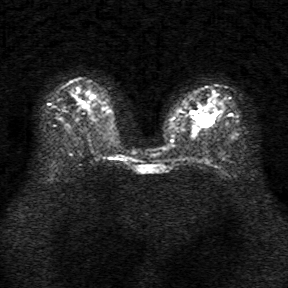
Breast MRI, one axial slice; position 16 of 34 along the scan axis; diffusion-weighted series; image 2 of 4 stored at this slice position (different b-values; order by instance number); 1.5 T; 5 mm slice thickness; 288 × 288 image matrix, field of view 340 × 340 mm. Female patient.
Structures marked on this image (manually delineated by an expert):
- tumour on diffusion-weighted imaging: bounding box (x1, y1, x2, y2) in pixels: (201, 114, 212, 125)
= = =
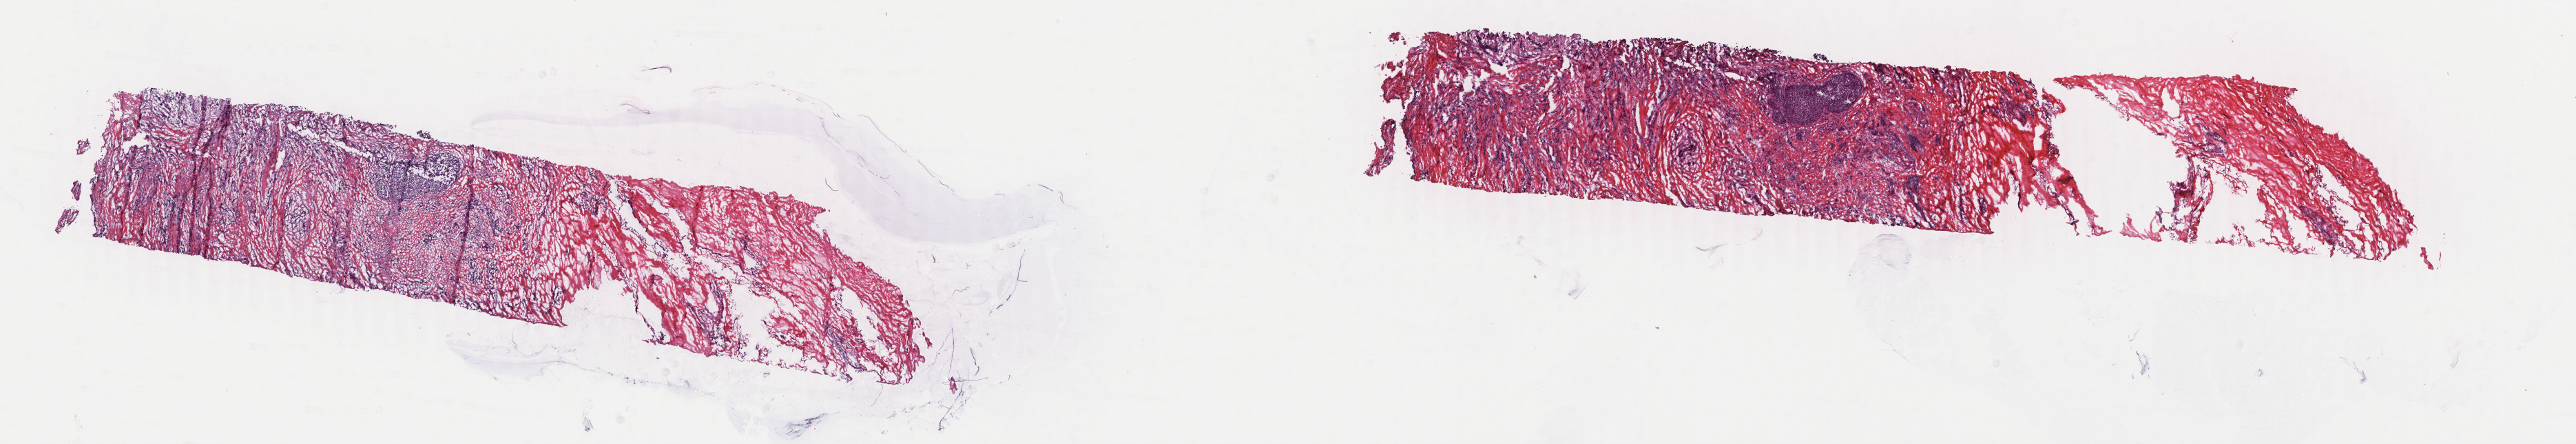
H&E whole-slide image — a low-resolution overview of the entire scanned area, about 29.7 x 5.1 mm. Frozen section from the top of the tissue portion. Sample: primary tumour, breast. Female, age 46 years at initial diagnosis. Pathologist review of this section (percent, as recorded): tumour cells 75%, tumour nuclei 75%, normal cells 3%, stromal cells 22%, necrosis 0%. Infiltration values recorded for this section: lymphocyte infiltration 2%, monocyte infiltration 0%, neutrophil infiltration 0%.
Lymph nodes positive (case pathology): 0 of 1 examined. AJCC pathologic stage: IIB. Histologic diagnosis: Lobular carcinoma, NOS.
= = =
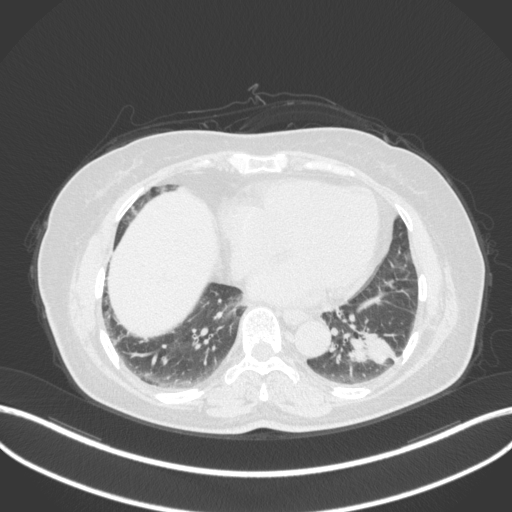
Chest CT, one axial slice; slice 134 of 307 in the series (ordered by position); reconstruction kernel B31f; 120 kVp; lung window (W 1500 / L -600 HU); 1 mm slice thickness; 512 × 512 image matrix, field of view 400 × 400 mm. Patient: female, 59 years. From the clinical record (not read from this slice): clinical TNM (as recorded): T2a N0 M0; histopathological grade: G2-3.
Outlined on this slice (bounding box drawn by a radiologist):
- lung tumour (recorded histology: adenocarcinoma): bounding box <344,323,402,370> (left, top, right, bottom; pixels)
= = =
## EXERCISE GOAL
Where does the word "bounding" appear in the listing? List each line that holds it.

## EXERCISE RESPONSE
- tumour on diffusion-weighted imaging: bounding box (x1, y1, x2, y2) in pixels: (201, 114, 212, 125)
Outlined on this slice (bounding box drawn by a radiologist):
- lung tumour (recorded histology: adenocarcinoma): bounding box <344,323,402,370> (left, top, right, bottom; pixels)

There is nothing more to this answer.